|Abstract:||Biological tribosystems are excellent examples of nature leveraging soft matter properties to achieve exceptional lubrication for prolonged periods of activity. In these systems, lubrication is provided by sparsely crosslinked, polymeric surface layers imbibed with an aqueous lubricant. A prominent biological tribosystem is the articular cartilage, an avascular tissue consisting of an extracellular matrix made of collagen fibrils and proteoglycans, with a small number of chondrocyte cells. However, in this tissue, there exists a gradient in the orientation of the collagen fibers and water content as a function of the distance from the bone, which emphasizes the importance of the microstructure in cartilage’s functionality, i.e. a load-bearing tissue that maintains low friction and wear. In fact, recent studies have shown that the cartilage’s articulating surface comprises of a network of highly hydrated mucins, polysaccharides, glycoproteins, and phospholipids, which play a key role in maintaining low friction in boundary lubrication. This has been evident in studies performed on multiple other biphasic, non-biological hydrogels as well, where a prominent effect of the interfacial microstructure is observed on their mechanical and tribological properties. Yet, not only there is a lack of knowledge but also wide discrepancy about the fundamental underlying mechanisms relating the dynamic and static frictional dissipation to the microstructure of these materials. Conversely, this fundamental gap in knowledge also limits progress in the design of functional replacements, based on hydrogel-like materials.

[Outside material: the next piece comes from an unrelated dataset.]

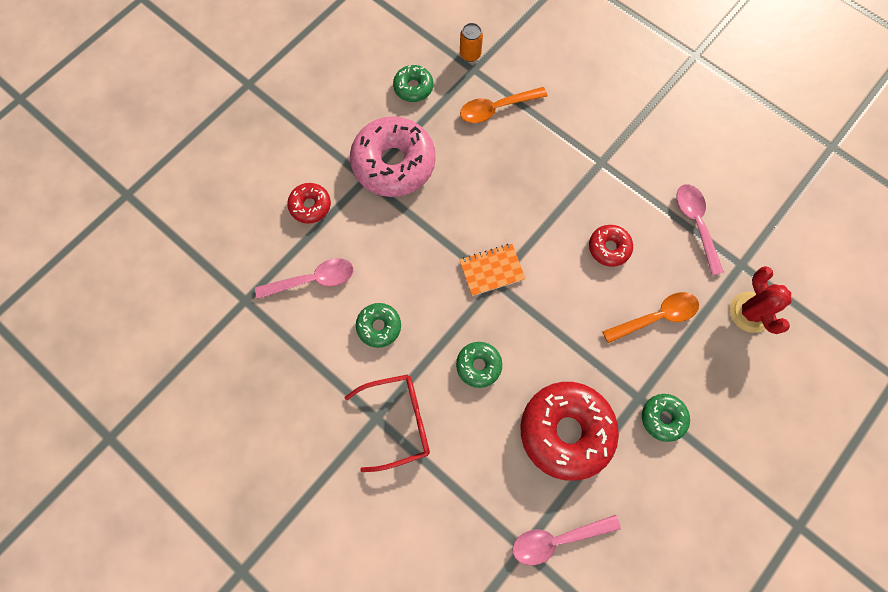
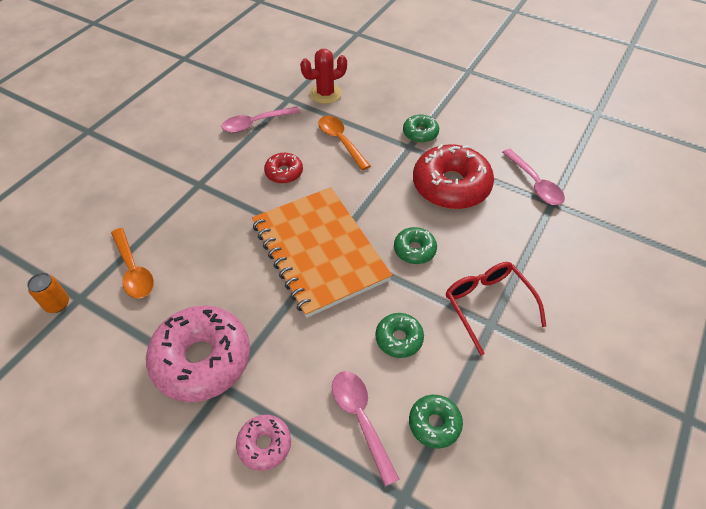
camera: 100 degrees left, 20 degrees down
red donut [287,183,331,224] -> pink donut [236,415,291,471]
green donut [393,65,433,102] -> green donut moved to [409,395,463,448]
orange notebook [460,244,526,296] -> orange notebook [252,187,392,318], size x2.36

Our aim was to not only advance the existing knowledge about the frictional dissipation of hydrogels, by precisely correlating the role of microstructure to the tribological performance, but also, to establish design principles that can help combat some of the existing challenges related to their application as tribological biomaterials. In light of this, the doctoral work presented here has achieved the following specific goals:
I. Studied, modeled and quantified influence of the microstructure, crosslinking degree and stiffness of the polymer on the dynamic and static frictional response
II. Scrutinized the relation between friction force and interfacial rheology of hydrogels
III. Elucidated the pathways of network formation in double network hydrogels which lead to enhanced mechanical and frictional response
IV. Scrutinized mechanical and tribological response of biological hydrogels in physiologically relevant conditions
By combining powerful state-of-the-art experimental techniques such as the Dynamic Light Scattering (DLS), Atomic Force Microscopy (AFM) and extended surface forces apparatus (SFA), we have demonstrated that the main mechanisms behind the frictional dissipation of hydrogels arise directly from their biphasic nature – the polymeric network and the imbibing fluid. In the context of dynamic friction, the viscous-adhesive model developed here quantifies the hydrogel’s frictional response by considering an interplay of adhesive and viscous dissipation directly arising from the hydrogel’s microstructure. The model accounts for confinement effects, poroelastic deformation, and the influence of the polymer on the viscous friction force, and helps reconcile seemingly contradictory models proposed previously. The adhesive contribution was modeled as a combination of reversible, transient adhesive bonds between the hydrogel and the countersurface and the poroelastic deformation of the hydrogel during shear, while the role of viscous dissipation was revealed to be directly related to the rheological performance of the hydrogel’s interface. In the latter, the polymer and imbibed fluid, both dictated viscous dissipation. Scrutiny of the rheological behavior of hydrogel thin films in tandem with nanotribology was conducted to show that the effective viscosity measured in rheology agrees with the friction behavior, although it is not sufficient to capture the rich frictional response of hydrogels as a function of sliding velocity. In the context of static friction, the combined effects of microstructure, interfacial shear stresses, interfacial ageing, and temperature were all tied together into a conceptual phase diagram for the static friction of hydrogels. Feasibility of the models developed for the dynamic and static friction was validated by extending the concepts to other hydrogel systems such as physically crosslinked agarose and cartilage, thereby demonstrating the universality of the proposed mechanisms for biphasic soft materials.
The study was further extended to DN hydrogels and biological hydrogels. Systematic investigations of the DN hydrogels comprising of agarose and polyacrylamide hydrogels as independent, interpenetrating networks revealed the design limitations of achieving high strength and high lubricity, simultaneously. Lastly, the novel experimental study on the gel-like surface of the articular cartilage was conducted as a direct application of this research. The graded response of the cartilage’s gel-like articulating surface in elevated calcium concentrations was traced back to changes in the surface and sub-surface microstructure, which was reported to subsequently modulate the mechanical and tribological response of the material.
In summary, through its collective experimental studies and comprehensive models, this doctoral work provides the basic framework to understand lubrication mechanisms of hydrogel-like materials in light of their microstructure. Furthermore, it also helps provide the basic design principles for fabricating hydrogels capable of achieving low friction coefficients and augmented wear resistance through the precise control of their microstructure. Lastly, the novel methodologies and protocols stemming from this dissertation open up previously unexplored research avenues and hence can influence diverse areas of inquiries, not only limited to biolubrication and biomedical applications but soft robotics and microelectromechanical devices.